Also, pick up some children’s books related to the city you’re moving to, such as the “This is…” series, or any other city or state specific travel books so they get familiar with the local sites and culture.  You may also want a travel guide to use with your family before and after the move.

Kids are extremely resilient and impressionable.  If you are excited, and acknowledge their natural feelings about the move, they will be excited.

Research schools.   A good website to compare schools, both private and public, is www.greatschools.org.  It has ratings, reviews, test performance stats, maps and links to other helpful information.

If you go public, call the registrar before you sign a contract on your home to confirm the address is in fact in that school’s zone.  If you have a chance, stop by the school and ask to take a tour.  Try to go around pick-up time to get a feel of the school from the kids, parents and teachers you see.  Whether you visit or call, get registration materials and important dates before you move.

If you’re thinking private, call schools as soon as you decide you might move to check the admissions calendar.  The application process could start 9 to 12 months before the start of the school year which could limit your ability to be admitted the year you move.  Ask about wait lists and mid-year transfers.

Network with other moms in the area.  Ask your real estate agent if she can get you in touch with other families in the area with kids the same age as yours.   Ask them about family activities, sports, babysitters and other questions you may have.   Look online for a moms group in the neighborhood or area you are moving to.  Check the postings or links, and see if they have meetings you can go to when you arrive.

Research sports and other recreational activities.  Before you move, try to research activities for your kids. Find out registration and start dates or whether holiday camps are offered, so your kids can hit the ground running when you arrive.

Get the movers to pack.  If you can afford it or your company is covering moving costs, have your movers pack as much as they can.  You’ll still want to purge and send things to your favorite charity, but having someone carefully pack your dishes, your wardrobe, wall hangings and other personal belongings, to me, is worth the extra charge.  My movers did suggest packing up toys myself however, to ensure little things don’t get thrown in one big box or lost. (My biggest pet peeve as it is are pieces of toys dumped in random places around the house).

Hire a reputable moving company, get answers to your questions in advance and be there with the inventory list to make sure what leaves your house arrives in your new house.  A website I found that compares moving companies is www.movereviews.com.  The big interstate moving companies use local moving agents, so check reviews of the local agents as well.  Get a few free estimates.  For me, I saw a big difference in quality just from the answers the agents gave during the in-home estimates.

Confirm your insurance coverage.  Call your homeowner’s or renter’s insurance agent to see what is covered under your existing and new insurance policies.

Our insurance doesn’t cover breakage during a move, for example, so we need to weigh the cost of additional insurance offered by the movers with the risk of them dropping or damaging our belongings.  (Theft or external damage such as a truck accident or off-site fire is already covered under our existing policy.)  Whatever it is, be informed of what’s covered and what’s not and then make your decision whether or not to buy supplemental insurance.

Make sure you will not have a gap in coverage between your old policy and new policy and be current on your policies.  Ask your insurance agent, real estate agent and/or your moms network what the risks are in the area regarding flood, hurricane, or other issues you may want to consider in your new insurance policy.

Wait to transfer medical records until you move.  I called, thinking I had to get copies of records before I move, and found out it’s free (and easier) to get records transferred once you’ve already selected your new doctors.

Information shown:
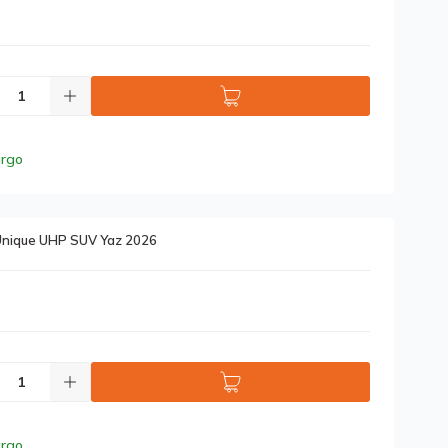
argo
Unique UHP SUV Yaz 2026
argo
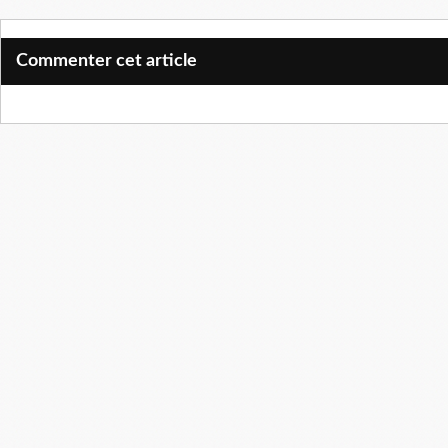
Commenter cet article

Requirement:
Rewrite the moving tips between "Kids are extremely" and "other helpful information.", inclusive, swapping "excited" for "enthusiastic" each time it appears. The listing comes from a separate source, unrelated to the moving tips.

Exercise answer:
Kids are extremely resilient and impressionable.  If you are enthusiastic, and acknowledge their natural feelings about the move, they will be enthusiastic.

Research schools.   A good website to compare schools, both private and public, is www.greatschools.org.  It has ratings, reviews, test performance stats, maps and links to other helpful information.